## Task details
Up to and including the line that contains "## 📝 **INTEGRATION NOTES**", return every line from the start of the data, unchanged.

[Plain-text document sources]
..........
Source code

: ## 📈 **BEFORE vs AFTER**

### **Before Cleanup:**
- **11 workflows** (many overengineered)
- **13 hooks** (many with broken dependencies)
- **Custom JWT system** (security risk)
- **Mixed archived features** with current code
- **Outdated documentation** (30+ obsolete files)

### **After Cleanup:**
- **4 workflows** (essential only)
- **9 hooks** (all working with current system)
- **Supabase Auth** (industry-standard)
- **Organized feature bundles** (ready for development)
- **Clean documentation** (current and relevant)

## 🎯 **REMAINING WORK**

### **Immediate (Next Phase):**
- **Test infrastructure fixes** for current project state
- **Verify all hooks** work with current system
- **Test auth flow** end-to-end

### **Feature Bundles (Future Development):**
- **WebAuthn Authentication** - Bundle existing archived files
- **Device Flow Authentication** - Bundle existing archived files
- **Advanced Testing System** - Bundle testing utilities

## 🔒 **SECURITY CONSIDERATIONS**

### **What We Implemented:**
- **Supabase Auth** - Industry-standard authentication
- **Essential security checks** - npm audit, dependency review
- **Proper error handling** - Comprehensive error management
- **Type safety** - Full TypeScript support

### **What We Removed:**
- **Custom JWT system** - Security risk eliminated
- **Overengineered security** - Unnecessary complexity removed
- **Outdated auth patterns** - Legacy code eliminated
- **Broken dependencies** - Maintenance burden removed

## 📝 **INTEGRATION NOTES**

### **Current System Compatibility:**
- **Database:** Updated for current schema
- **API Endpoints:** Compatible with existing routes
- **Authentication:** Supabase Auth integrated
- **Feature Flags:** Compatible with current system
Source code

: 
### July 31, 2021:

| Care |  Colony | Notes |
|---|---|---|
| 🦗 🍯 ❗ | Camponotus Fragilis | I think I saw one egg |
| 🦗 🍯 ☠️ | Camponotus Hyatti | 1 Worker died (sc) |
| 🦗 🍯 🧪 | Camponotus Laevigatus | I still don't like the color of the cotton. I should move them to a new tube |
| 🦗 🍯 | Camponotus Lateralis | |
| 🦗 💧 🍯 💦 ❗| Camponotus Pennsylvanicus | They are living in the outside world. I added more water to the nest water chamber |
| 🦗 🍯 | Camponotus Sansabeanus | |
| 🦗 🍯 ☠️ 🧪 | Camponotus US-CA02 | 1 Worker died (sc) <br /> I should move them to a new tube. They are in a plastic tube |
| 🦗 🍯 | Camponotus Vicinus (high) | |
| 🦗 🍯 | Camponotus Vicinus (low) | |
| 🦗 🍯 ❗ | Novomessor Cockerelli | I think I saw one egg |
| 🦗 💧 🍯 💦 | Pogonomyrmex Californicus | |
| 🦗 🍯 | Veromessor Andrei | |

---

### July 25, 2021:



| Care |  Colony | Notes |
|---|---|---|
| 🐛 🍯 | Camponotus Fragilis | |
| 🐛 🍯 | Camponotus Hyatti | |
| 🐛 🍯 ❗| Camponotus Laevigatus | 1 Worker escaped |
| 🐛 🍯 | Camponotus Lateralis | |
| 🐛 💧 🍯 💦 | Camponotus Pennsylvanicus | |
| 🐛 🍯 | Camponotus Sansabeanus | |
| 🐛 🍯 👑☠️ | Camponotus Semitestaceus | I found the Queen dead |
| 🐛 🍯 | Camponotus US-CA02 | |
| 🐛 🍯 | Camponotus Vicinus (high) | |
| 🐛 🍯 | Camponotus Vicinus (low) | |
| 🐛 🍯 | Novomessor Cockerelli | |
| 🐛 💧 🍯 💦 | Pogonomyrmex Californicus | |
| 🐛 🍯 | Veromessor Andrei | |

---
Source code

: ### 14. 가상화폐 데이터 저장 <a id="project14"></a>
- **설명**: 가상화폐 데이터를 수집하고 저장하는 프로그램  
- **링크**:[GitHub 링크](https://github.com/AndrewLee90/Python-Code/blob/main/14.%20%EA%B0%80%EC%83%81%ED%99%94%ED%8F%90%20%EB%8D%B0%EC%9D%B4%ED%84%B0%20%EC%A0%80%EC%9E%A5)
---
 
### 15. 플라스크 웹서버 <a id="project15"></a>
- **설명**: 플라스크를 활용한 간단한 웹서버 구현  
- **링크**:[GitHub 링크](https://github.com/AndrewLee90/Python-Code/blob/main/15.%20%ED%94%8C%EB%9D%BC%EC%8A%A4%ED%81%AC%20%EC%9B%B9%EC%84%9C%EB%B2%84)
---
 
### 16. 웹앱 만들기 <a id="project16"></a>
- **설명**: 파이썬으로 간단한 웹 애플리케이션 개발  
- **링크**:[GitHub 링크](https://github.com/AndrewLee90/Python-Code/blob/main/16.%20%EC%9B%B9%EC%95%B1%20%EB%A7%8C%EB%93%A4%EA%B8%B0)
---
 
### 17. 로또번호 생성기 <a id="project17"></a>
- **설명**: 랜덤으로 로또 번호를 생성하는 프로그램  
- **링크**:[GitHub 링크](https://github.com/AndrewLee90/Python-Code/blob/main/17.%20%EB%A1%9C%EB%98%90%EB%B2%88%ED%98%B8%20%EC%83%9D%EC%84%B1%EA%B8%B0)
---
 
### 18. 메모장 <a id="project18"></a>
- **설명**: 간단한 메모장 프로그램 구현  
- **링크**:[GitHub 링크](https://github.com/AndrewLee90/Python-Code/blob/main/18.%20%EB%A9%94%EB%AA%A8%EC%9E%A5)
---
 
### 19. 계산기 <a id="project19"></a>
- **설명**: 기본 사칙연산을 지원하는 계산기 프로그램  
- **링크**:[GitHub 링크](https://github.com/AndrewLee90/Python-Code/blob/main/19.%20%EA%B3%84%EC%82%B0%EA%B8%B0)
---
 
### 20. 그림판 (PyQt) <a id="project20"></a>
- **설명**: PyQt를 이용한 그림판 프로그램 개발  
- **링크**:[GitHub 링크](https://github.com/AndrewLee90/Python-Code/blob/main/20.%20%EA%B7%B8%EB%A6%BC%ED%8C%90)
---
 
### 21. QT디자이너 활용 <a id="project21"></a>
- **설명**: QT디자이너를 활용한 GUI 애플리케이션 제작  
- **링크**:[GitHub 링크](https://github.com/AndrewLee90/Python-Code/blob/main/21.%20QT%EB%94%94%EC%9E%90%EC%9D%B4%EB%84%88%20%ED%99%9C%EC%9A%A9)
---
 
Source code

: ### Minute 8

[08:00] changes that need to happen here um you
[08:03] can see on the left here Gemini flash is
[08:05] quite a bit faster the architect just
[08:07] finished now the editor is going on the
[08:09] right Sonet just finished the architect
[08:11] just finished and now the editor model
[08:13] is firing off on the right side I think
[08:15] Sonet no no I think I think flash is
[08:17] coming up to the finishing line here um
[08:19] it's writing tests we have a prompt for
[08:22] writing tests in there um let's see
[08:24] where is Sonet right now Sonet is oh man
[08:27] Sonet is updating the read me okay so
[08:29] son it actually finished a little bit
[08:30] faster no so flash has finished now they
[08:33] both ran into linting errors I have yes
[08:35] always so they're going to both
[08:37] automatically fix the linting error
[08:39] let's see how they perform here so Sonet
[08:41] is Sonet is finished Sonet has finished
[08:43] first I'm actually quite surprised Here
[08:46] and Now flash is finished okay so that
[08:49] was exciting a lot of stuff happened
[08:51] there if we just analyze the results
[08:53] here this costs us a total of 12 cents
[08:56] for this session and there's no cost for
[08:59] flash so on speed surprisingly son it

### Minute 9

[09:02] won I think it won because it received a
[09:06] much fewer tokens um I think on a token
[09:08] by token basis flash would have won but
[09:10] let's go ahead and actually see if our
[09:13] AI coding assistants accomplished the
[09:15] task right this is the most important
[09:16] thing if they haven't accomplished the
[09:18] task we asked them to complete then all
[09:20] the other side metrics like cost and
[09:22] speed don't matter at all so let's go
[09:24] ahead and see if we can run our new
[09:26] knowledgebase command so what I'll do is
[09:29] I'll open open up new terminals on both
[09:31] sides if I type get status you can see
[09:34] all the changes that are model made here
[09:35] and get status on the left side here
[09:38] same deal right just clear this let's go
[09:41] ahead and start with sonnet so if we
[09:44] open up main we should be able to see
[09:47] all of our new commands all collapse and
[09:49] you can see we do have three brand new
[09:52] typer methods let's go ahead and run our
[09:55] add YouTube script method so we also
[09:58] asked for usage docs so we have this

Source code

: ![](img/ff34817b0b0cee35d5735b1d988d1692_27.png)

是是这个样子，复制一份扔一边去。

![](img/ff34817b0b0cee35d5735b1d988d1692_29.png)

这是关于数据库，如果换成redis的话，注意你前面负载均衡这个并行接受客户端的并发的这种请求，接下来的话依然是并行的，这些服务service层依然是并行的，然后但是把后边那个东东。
..........
## Expected answer
Source code

: ## 📈 **BEFORE vs AFTER**

### **Before Cleanup:**
- **11 workflows** (many overengineered)
- **13 hooks** (many with broken dependencies)
- **Custom JWT system** (security risk)
- **Mixed archived features** with current code
- **Outdated documentation** (30+ obsolete files)

### **After Cleanup:**
- **4 workflows** (essential only)
- **9 hooks** (all working with current system)
- **Supabase Auth** (industry-standard)
- **Organized feature bundles** (ready for development)
- **Clean documentation** (current and relevant)

## 🎯 **REMAINING WORK**

### **Immediate (Next Phase):**
- **Test infrastructure fixes** for current project state
- **Verify all hooks** work with current system
- **Test auth flow** end-to-end

### **Feature Bundles (Future Development):**
- **WebAuthn Authentication** - Bundle existing archived files
- **Device Flow Authentication** - Bundle existing archived files
- **Advanced Testing System** - Bundle testing utilities

## 🔒 **SECURITY CONSIDERATIONS**

### **What We Implemented:**
- **Supabase Auth** - Industry-standard authentication
- **Essential security checks** - npm audit, dependency review
- **Proper error handling** - Comprehensive error management
- **Type safety** - Full TypeScript support

### **What We Removed:**
- **Custom JWT system** - Security risk eliminated
- **Overengineered security** - Unnecessary complexity removed
- **Outdated auth patterns** - Legacy code eliminated
- **Broken dependencies** - Maintenance burden removed

## 📝 **INTEGRATION NOTES**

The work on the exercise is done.